I'm actually enjoying Miraculous a lot. My girlfriend is right about the target audience, but I feel that there is also some all-ages family appeal present. There is plenty of action, and each episode features at least one or two twists that I didn't see coming, despite decades of familiarity with comic book tropes. The style of the animation is the same style as The Incredibles, though this is a French production with Americans doing fine voiceovers on my American edition.

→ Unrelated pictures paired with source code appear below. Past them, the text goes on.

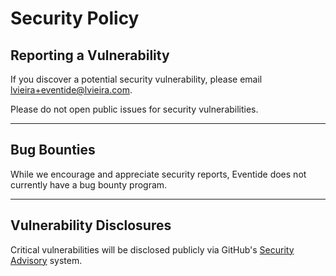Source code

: # Security Policy

## Reporting a Vulnerability

If you discover a potential security vulnerability, please email [lvieira+eventide@lvieira.com](mailto:lvieira+eventide@lvieira.com).

Please do not open public issues for security vulnerabilities.

---

## Bug Bounties

While we encourage and appreciate security reports,
Eventide does not currently have a bug bounty program.

---

## Vulnerability Disclosures

Critical vulnerabilities will be disclosed publicly via GitHub's
[Security Advisory](https://github.com/lvieirajr/eventide/security/advisories) system.
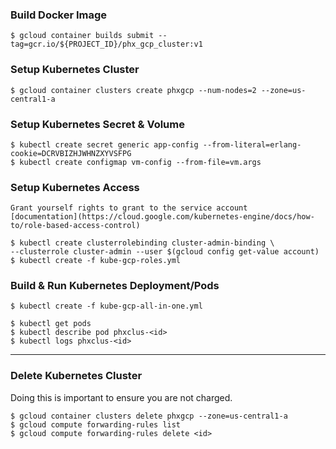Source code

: ### Build Docker Image

    $ gcloud container builds submit --tag=gcr.io/${PROJECT_ID}/phx_gcp_cluster:v1

### Setup Kubernetes Cluster

    $ gcloud container clusters create phxgcp --num-nodes=2 --zone=us-central1-a

### Setup Kubernetes Secret & Volume

    $ kubectl create secret generic app-config --from-literal=erlang-cookie=DCRVBIZHJWHNZXYVSFPG
    $ kubectl create configmap vm-config --from-file=vm.args

### Setup Kubernetes Access

    Grant yourself rights to grant to the service account
    [documentation](https://cloud.google.com/kubernetes-engine/docs/how-to/role-based-access-control)

    $ kubectl create clusterrolebinding cluster-admin-binding \
    --clusterrole cluster-admin --user $(gcloud config get-value account)
    $ kubectl create -f kube-gcp-roles.yml

### Build & Run Kubernetes Deployment/Pods

    $ kubectl create -f kube-gcp-all-in-one.yml

    $ kubectl get pods
    $ kubectl describe pod phxclus-<id>
    $ kubectl logs phxclus-<id>

----

### Delete Kubernetes Cluster

Doing this is important to ensure you are not charged.

    $ gcloud container clusters delete phxgcp --zone=us-central1-a
    $ gcloud compute forwarding-rules list
    $ gcloud compute forwarding-rules delete <id>
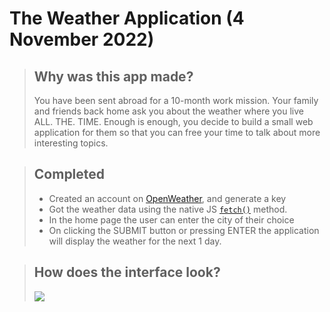 # The Weather Application (4 November 2022)

>  ## Why was this app made?
> You have been sent abroad for a 10-month work mission. Your family and friends back home ask you about the weather where you live ALL. THE. TIME.
> Enough is enough, you decide to build a small web application for them so that you can free your time to talk about more interesting topics.

> ## Completed
> -   Created an account on [OpenWeather](https://home.openweathermap.org/), and generate a key
> -  Got the weather data using the native JS [`fetch()`](https://devdocs.io/dom/fetch_api/using_fetch) method.
> - In the home page the user can enter the city of their choice
> - On clicking the SUBMIT button or pressing ENTER the application will display the weather for the next 1 day.

> ## How does the interface look?
> ![](x.png)
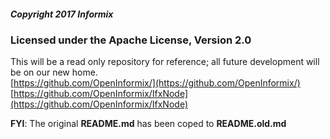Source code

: ##### Copyright 2017 Informix

### Licensed under the Apache License, Version 2.0
This will be a read only repository for reference; all future development will be on our new home.  
[https://github.com/OpenInformix/](https://github.com/OpenInformix/)  
[https://github.com/OpenInformix/IfxNode](https://github.com/OpenInformix/IfxNode)

**FYI**: The original **README.md** has been coped to **README.old.md**
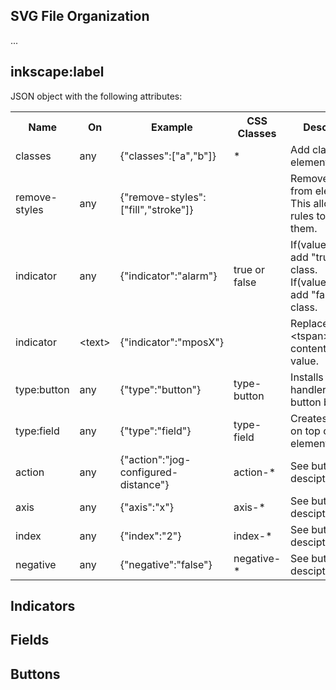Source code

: ## SVG File Organization

...

## inkscape:label

JSON object with the following attributes:

<table>
    <tr>
        <th>Name
        <th>On
        <th>Example
        <th>CSS Classes
        <th>Description
    <tr>
        <td>classes
        <td>any
        <td>{"classes":["a","b"]}
        <td>*
        <td>Add classes to element.
    <tr>
        <td>remove-styles
        <td>any
        <td>{"remove-styles":["fill","stroke"]}
        <td>
        <td>Remove styles from element. This allows CSS rules to control them.
    <tr>
        <td>indicator
        <td>any
        <td>{"indicator":"alarm"}
        <td>true or false
        <td>If(value===true) add "true" CSS class.<br/>If(value===false) add "false" CSS class.
    <tr>
        <td>indicator
        <td>&lt;text&gt
        <td>{"indicator":"mposX"}
        <td>
        <td>Replace &lt;text&gt's &lt;tspan&gt;'s content with value.
    <tr>
        <td>type:button
        <td>any
        <td>{"type":"button"}
        <td>type-button
        <td>Installs event handlers for button behavior
    <tr>
        <td>type:field
        <td>any
        <td>{"type":"field"}
        <td>type-field
        <td>Creates a field on top of element
    <tr>
        <td>action
        <td>any
        <td>{"action":"jog-configured-distance"}
        <td>action-*
        <td>See button desciptions
    <tr>
        <td>axis
        <td>any
        <td>{"axis":"x"}
        <td>axis-*
        <td>See button desciptions
    <tr>
        <td>index
        <td>any
        <td>{"index":"2"}
        <td>index-*
        <td>See button desciptions
    <tr>
        <td>negative
        <td>any
        <td>{"negative":"false"}
        <td>negative-*
        <td>See button desciptions
</table>

## Indicators

## Fields

## Buttons
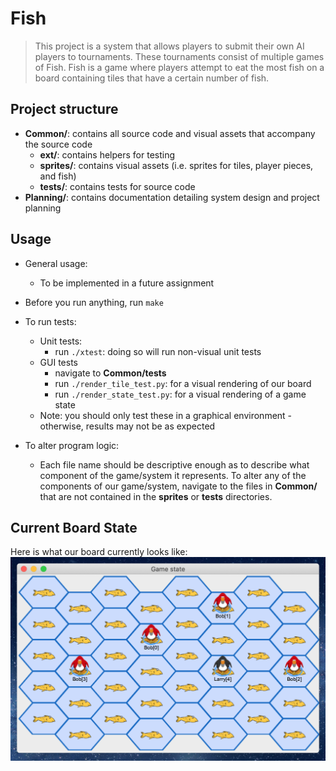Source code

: # Fish

> This project is a system that allows players to submit their own AI players to tournaments. These tournaments consist of multiple games of Fish. Fish is a game where players attempt to eat the most fish on a board containing tiles that have a certain number of fish.

## Project structure

- **Common/**: contains all source code and visual assets that accompany the source code
  - **ext/**: contains helpers for testing
  - **sprites/**: contains visual assets (i.e. sprites for tiles, player pieces, and fish)
  - **tests/**: contains tests for source code
- **Planning/**: contains documentation detailing system design and project planning

## Usage
- General usage: 
	- To be implemented in a future assignment

- Before you run anything, run `make`
- To run tests:
    - Unit tests:
        - run `./xtest`: doing so will run non-visual unit tests
    - GUI tests
        - navigate to **Common/tests**
        - run `./render_tile_test.py`: for a visual rendering of our board
        - run `./render_state_test.py`: for a visual rendering of a game state
    - Note: you should only test these in a graphical environment - otherwise, results may not be as expected

- To alter program logic:
	- Each file name should be descriptive enough as to describe what component of the game/system it represents. To alter any of the components of our game/system, navigate to the files in **Common/** that are not contained in the **sprites** or **tests** directories.

## Current Board State
Here is what our board currently looks like: ![Current Board](Common/sprites/game_state.png)

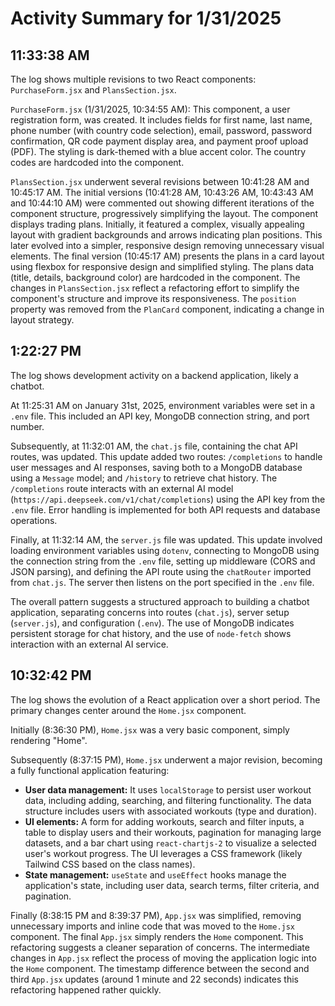 # Activity Summary for 1/31/2025

## 11:33:38 AM
The log shows multiple revisions to two React components: `PurchaseForm.jsx` and `PlansSection.jsx`.

`PurchaseForm.jsx` (1/31/2025, 10:34:55 AM): This component,  a user registration form, was created. It includes fields for first name, last name, phone number (with country code selection), email, password, password confirmation, QR code payment display area, and payment proof upload (PDF).  The styling is dark-themed with a blue accent color.  The country codes are hardcoded into the component.


`PlansSection.jsx` underwent several revisions between 10:41:28 AM and 10:45:17 AM. The initial versions (10:41:28 AM, 10:43:26 AM, 10:43:43 AM and 10:44:10 AM) were commented out showing different iterations of the component structure, progressively simplifying the layout.  The component displays trading plans.  Initially, it featured a complex, visually appealing layout with gradient backgrounds and arrows indicating plan positions. This later evolved into a simpler, responsive design removing unnecessary visual elements.  The final version (10:45:17 AM) presents the plans in a card layout using flexbox for responsive design and simplified styling. The plans data (title, details, background color) are hardcoded in the component. The changes in `PlansSection.jsx` reflect a refactoring effort to simplify the component's structure and improve its responsiveness.  The `position` property was removed from the `PlanCard` component, indicating a change in layout strategy.


## 1:22:27 PM
The log shows development activity on a backend application, likely a chatbot.  

At 11:25:31 AM on January 31st, 2025, environment variables were set in a `.env` file.  This included an API key, MongoDB connection string, and port number.

Subsequently, at 11:32:01 AM, the `chat.js` file, containing the chat API routes, was updated. This update added two routes: `/completions` to handle user messages and AI responses, saving both to a MongoDB database using a `Message` model; and `/history` to retrieve chat history. The `/completions` route interacts with an external AI model (`https://api.deepseek.com/v1/chat/completions`) using the API key from the `.env` file.  Error handling is implemented for both API requests and database operations.

Finally, at 11:32:14 AM, the `server.js` file was updated. This update involved loading environment variables using `dotenv`, connecting to MongoDB using the connection string from the `.env` file, setting up middleware (CORS and JSON parsing), and defining the API route using the `chatRouter` imported from `chat.js`. The server then listens on the port specified in the `.env` file.

The overall pattern suggests a structured approach to building a chatbot application, separating concerns into routes (`chat.js`), server setup (`server.js`), and configuration (`.env`). The use of MongoDB indicates persistent storage for chat history, and the use of `node-fetch` shows interaction with an external AI service.


## 10:32:42 PM
The log shows the evolution of a React application over a short period.  The primary changes center around the `Home.jsx` component.

Initially (8:36:30 PM), `Home.jsx` was a very basic component, simply rendering "Home".

Subsequently (8:37:15 PM), `Home.jsx` underwent a major revision, becoming a fully functional application featuring:

*   **User data management:**  It uses `localStorage` to persist user workout data, including adding, searching, and filtering functionality.  The data structure includes users with associated workouts (type and duration).
*   **UI elements:**  A form for adding workouts, search and filter inputs, a table to display users and their workouts, pagination for managing large datasets, and a bar chart using `react-chartjs-2` to visualize a selected user's workout progress.  The UI leverages a CSS framework (likely Tailwind CSS based on the class names).
*   **State management:**  `useState` and `useEffect` hooks manage the application's state, including user data, search terms, filter criteria, and pagination.

Finally (8:38:15 PM and 8:39:37 PM),  `App.jsx` was simplified, removing unnecessary imports and inline code that was moved to the `Home.jsx` component.  The final `App.jsx` simply renders the `Home` component.  This refactoring suggests a cleaner separation of concerns.  The intermediate changes in `App.jsx` reflect the process of moving the application logic into the `Home` component.  The timestamp difference between the second and third `App.jsx` updates (around 1 minute and 22 seconds) indicates this refactoring happened rather quickly.

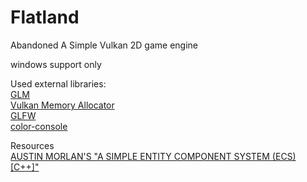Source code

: # Flatland

Abandoned
A Simple Vulkan 2D game engine

windows support only

Used external libraries: <br />
[GLM](https://github.com/g-truc/glm) <br />
[Vulkan Memory Allocator](https://github.com/GPUOpen-LibrariesAndSDKs/VulkanMemoryAllocato) <br />
[GLFW](https://github.com/glfw/glfw) <br />
[color-console](https://github.com/imfl/color-console) <br />


Resources <br/>
[AUSTIN MORLAN'S "A SIMPLE ENTITY COMPONENT SYSTEM (ECS) [C++]"](https://austinmorlan.com/posts/entity_component_system/)


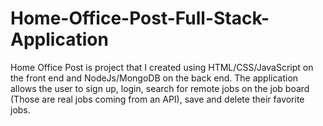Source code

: # Home-Office-Post-Full-Stack-Application
Home Office Post is project that I created using HTML/CSS/JavaScript on the front end and NodeJs/MongoDB on the back end. 
The application allows the user to sign up, login, search for remote jobs on the job board (Those are real jobs coming from an API), 
save and delete their favorite jobs.
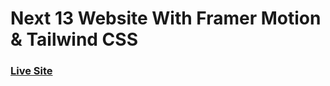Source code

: # Next 13 Website With Framer Motion & Tailwind CSS

### [Live Site](https://nextjs-tailwind-lovat.vercel.app/)

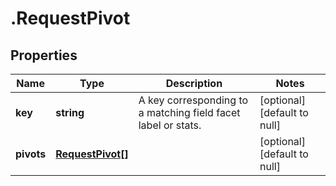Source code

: # .RequestPivot

## Properties
Name | Type | Description | Notes
------------ | ------------- | ------------- | -------------
**key** | **string** | A key corresponding to a matching field facet label or stats. | [optional] [default to null]
**pivots** | [**RequestPivot[]**](RequestPivot.md) |  | [optional] [default to null]


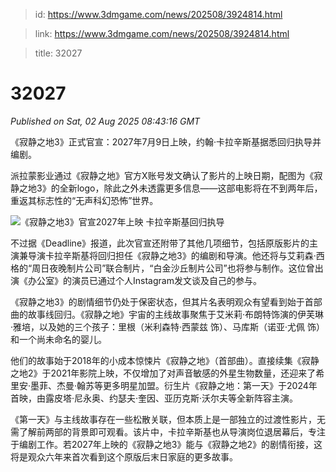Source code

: > id: https://www.3dmgame.com/news/202508/3924814.html

> link: https://www.3dmgame.com/news/202508/3924814.html

> title: 32027

# 32027
_Published on Sat, 02 Aug 2025 08:43:16 GMT_

《寂静之地3》正式官宣：2027年7月9日上映，约翰·卡拉辛斯基据悉回归执导并编剧。

派拉蒙影业通过《寂静之地》官方X账号发文确认了影片的上映日期，配图为《寂静之地3》的全新logo，除此之外未透露更多信息——这部电影将在不到两年后，重返其标志性的“无声科幻恐怖”世界。

![《寂静之地3》官宣2027年上映 卡拉辛斯基回归执导](https://img.3dmgame.com/uploads/images/news/20250802/1754119237_919304_jpg_r.jpg)

不过据《Deadline》报道，此次官宣还附带了其他几项细节，包括原版影片的主演兼导演卡拉辛斯基将回归担任《寂静之地3》的编剧和导演。他还将与艾莉森·西格的“周日夜晚制片公司”联合制片，“白金沙丘制片公司”也将参与制作。这位曾出演《办公室》的演员已通过个人Instagram发文谈及自己的参与。

《寂静之地3》的剧情细节仍处于保密状态，但其片名表明观众有望看到始于首部曲的故事线回归。《寂静之地》宇宙的主线故事聚焦于艾米莉·布朗特饰演的伊芙琳·雅培，以及她的三个孩子：里根（米利森特·西蒙兹 饰）、马库斯（诺亚·尤佩 饰）和一个尚未命名的婴儿。

他们的故事始于2018年的小成本惊悚片《寂静之地》（首部曲）。直接续集《寂静之地2》于2021年影院上映，不仅增加了对声音敏感的外星生物数量，还迎来了希里安·墨菲、杰曼·翰苏等更多明星加盟。衍生片《寂静之地：第一天》于2024年首映，由露皮塔·尼永奥、约瑟夫·奎因、亚历克斯·沃尔夫等全新阵容主演。

《第一天》与主线故事存在一些松散关联，但本质上是一部独立的过渡性影片，无需了解前两部的背景即可观看。该片中，卡拉辛斯基也从导演岗位退居幕后，专注于编剧工作。若2027年上映的《寂静之地3》能与《寂静之地2》的剧情衔接，这将是观众六年来首次看到这个原版后末日家庭的更多故事。
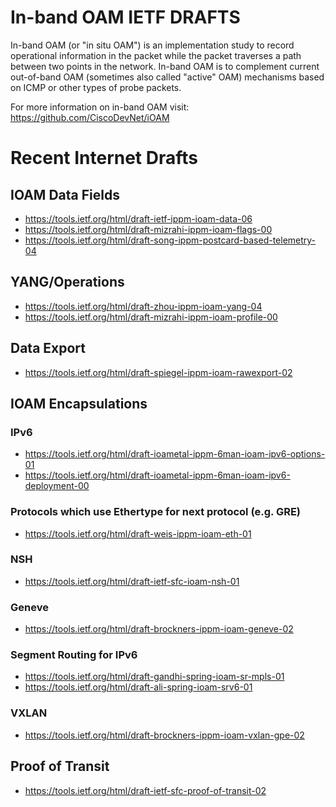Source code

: # In-band OAM IETF DRAFTS

In-band OAM (or "in situ OAM") is an implementation study to record operational
information in the packet while the packet traverses a path between two points
in the network. In-band OAM is to complement current out-of-band OAM (sometimes
also called "active" OAM) mechanisms based on ICMP or other types of probe
packets.

For more information on in-band OAM visit:
https://github.com/CiscoDevNet/iOAM

# Recent Internet Drafts

## IOAM Data Fields

 - https://tools.ietf.org/html/draft-ietf-ippm-ioam-data-06
 - https://tools.ietf.org/html/draft-mizrahi-ippm-ioam-flags-00
 - https://tools.ietf.org/html/draft-song-ippm-postcard-based-telemetry-04

## YANG/Operations

 - https://tools.ietf.org/html/draft-zhou-ippm-ioam-yang-04
 - https://tools.ietf.org/html/draft-mizrahi-ippm-ioam-profile-00

## Data Export

 - https://tools.ietf.org/html/draft-spiegel-ippm-ioam-rawexport-02

## IOAM Encapsulations

### IPv6

 - https://tools.ietf.org/html/draft-ioametal-ippm-6man-ioam-ipv6-options-01
 - https://tools.ietf.org/html/draft-ioametal-ippm-6man-ioam-ipv6-deployment-00

### Protocols which use Ethertype for next protocol (e.g. GRE)
 - https://tools.ietf.org/html/draft-weis-ippm-ioam-eth-01

### NSH
 - https://tools.ietf.org/html/draft-ietf-sfc-ioam-nsh-01

### Geneve
 - https://tools.ietf.org/html/draft-brockners-ippm-ioam-geneve-02

### Segment Routing for IPv6
 - https://tools.ietf.org/html/draft-gandhi-spring-ioam-sr-mpls-01
 - https://tools.ietf.org/html/draft-ali-spring-ioam-srv6-01

### VXLAN
 - https://tools.ietf.org/html/draft-brockners-ippm-ioam-vxlan-gpe-02

## Proof of Transit
 - https://tools.ietf.org/html/draft-ietf-sfc-proof-of-transit-02

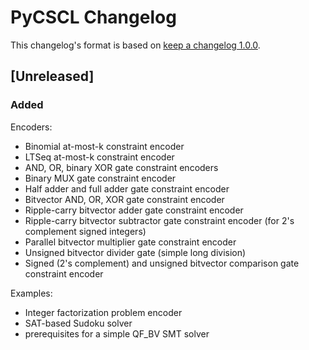 # PyCSCL Changelog

This changelog's format is based on [keep a changelog 1.0.0](https://keepachangelog.com/en/1.0.0/).

## [Unreleased]
### Added
Encoders:
- Binomial at-most-k constraint encoder
- LTSeq at-most-k constraint encoder
- AND, OR, binary XOR gate constraint encoders
- Binary MUX gate constraint encoder
- Half adder and full adder gate constraint encoder
- Bitvector AND, OR, XOR gate constraint encoder
- Ripple-carry bitvector adder gate constraint encoder
- Ripple-carry bitvector subtractor gate constraint encoder (for 2's complement signed integers)
- Parallel bitvector multiplier gate constraint encoder
- Unsigned bitvector divider gate (simple long division)
- Signed (2's complement) and unsigned bitvector comparison gate constraint encoder

Examples:
- Integer factorization problem encoder
- SAT-based Sudoku solver
- prerequisites for a simple QF_BV SMT solver
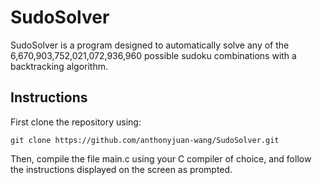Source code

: # SudoSolver
SudoSolver is a program designed to automatically solve any of the 6,670,903,752,021,072,936,960 possible sudoku combinations with a backtracking algorithm. 

## Instructions
First clone the repository using:

`git clone https://github.com/anthonyjuan-wang/SudoSolver.git`

Then, compile the file main.c using your C compiler of choice, and follow the instructions displayed on the screen as prompted.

The star character is a teenage girl who is a great kid. Charming, kind, responsible, etc, but she gets very awkward and tongue-tied around a male classmate who she has a crush on. She also tends to take on too many responsibilities because she doesn't like to say no to people. But when she puts on her costume, Ladybug is brave and confident. She also fights crime with a hero named Cat Noir, who is developing a crush on her. The twist is that Cat Noir is the same teenage boy that she has a crush on. So they are falling for each other but don't even know it.
Meanwhile, there is an evil mastermind who wants to steal their powers, and is able to temporarily create super-villains out of ordinary people who are frustrated, sad, or angry about something that went wrong in their lives. Though each episode ends with the temporary villain being restored to normal, the show otherwise has nicely avoided falling into any sort of formula. The tone is often upbeat and cute without becoming cloying or annoying. Aside from the mastermind, the villains are generally treated as normal people who got too much power on a bad day, which is an interesting perspective.
Season two begins on Netflix on March 30th.